## Избранный текст

Основной претензией христиан к евреям является непризнание Христа, истинного бога, истинного Мессии. Потому появляются христианские фольклорные нарративы на тему прихода Антихриста как "жидовского Мессии". Для христиан Мессия уже пришел, для евреев - нет, но христиане ждут своего Антимессию [2]. Так вновь перехлестываются два мифа.
Тема "слепоты" перед лицом христианского Бога продолжается и в ожиданиях, что накануне Страшного Суда пелена спадет с глаз евреев и они таки перейдут в христианство. По максиме блаженного Августина то, что сокрыто в Ветхом Завете, открывается в Новом - потому перед концом света евреи признают Христа, чтобы к завершению этого мира было достигнуто "согласие" между двумя божественными объектами, Старым и Новым Заветом. Эта концепция получила свое развитие в католическом богословии, где, таким образом, евреям была отдана специфическая, но важная роль в эсхатологической драме.

## Выдержки из материалов

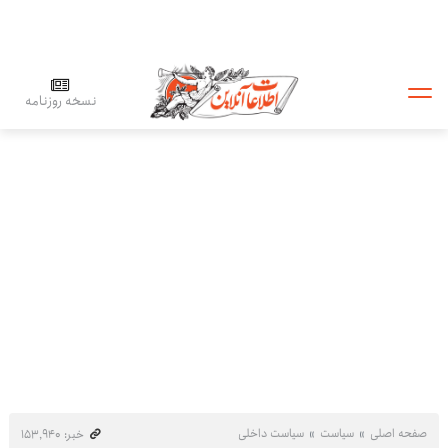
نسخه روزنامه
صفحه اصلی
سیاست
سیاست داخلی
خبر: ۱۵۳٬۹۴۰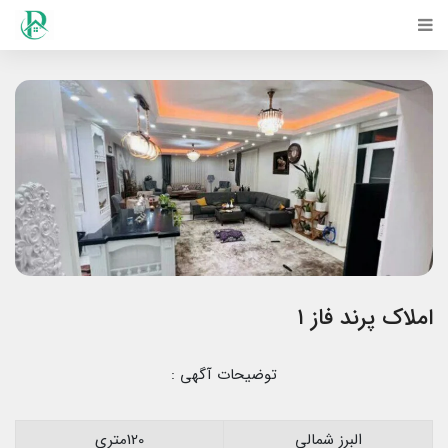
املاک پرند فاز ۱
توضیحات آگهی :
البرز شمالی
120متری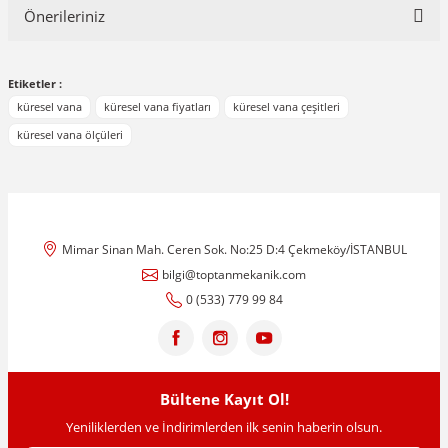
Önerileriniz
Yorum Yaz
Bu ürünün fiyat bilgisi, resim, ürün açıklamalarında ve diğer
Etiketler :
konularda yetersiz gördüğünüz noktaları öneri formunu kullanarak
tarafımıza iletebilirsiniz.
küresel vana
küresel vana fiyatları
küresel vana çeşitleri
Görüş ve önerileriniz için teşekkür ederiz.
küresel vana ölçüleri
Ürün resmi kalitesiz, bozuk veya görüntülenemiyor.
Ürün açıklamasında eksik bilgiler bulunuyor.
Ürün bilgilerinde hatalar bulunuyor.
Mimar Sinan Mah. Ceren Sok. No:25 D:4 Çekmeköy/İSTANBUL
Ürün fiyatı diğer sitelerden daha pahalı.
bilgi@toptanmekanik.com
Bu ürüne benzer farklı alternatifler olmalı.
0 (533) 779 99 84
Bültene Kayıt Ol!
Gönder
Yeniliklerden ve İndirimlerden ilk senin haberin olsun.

## Упражнения
1. Выпишите все выражения, которые в тексте об отношении христиан к евреям заключены в кавычки.
2. Перепишите без изменений отрывок из текста об отношении христиан к евреям. Начните с места, где стоят слова «Основной претензией христиан», и остановитесь после слов «перехлестываются два мифа.».
Материалы получены из другого источника.

## Ответы к заданиям
1. «жидовского Мессии», «слепоты», «согласие»

2.
Основной претензией христиан к евреям является непризнание Христа, истинного бога, истинного Мессии. Потому появляются христианские фольклорные нарративы на тему прихода Антихриста как "жидовского Мессии". Для христиан Мессия уже пришел, для евреев - нет, но христиане ждут своего Антимессию [2]. Так вновь перехлестываются два мифа.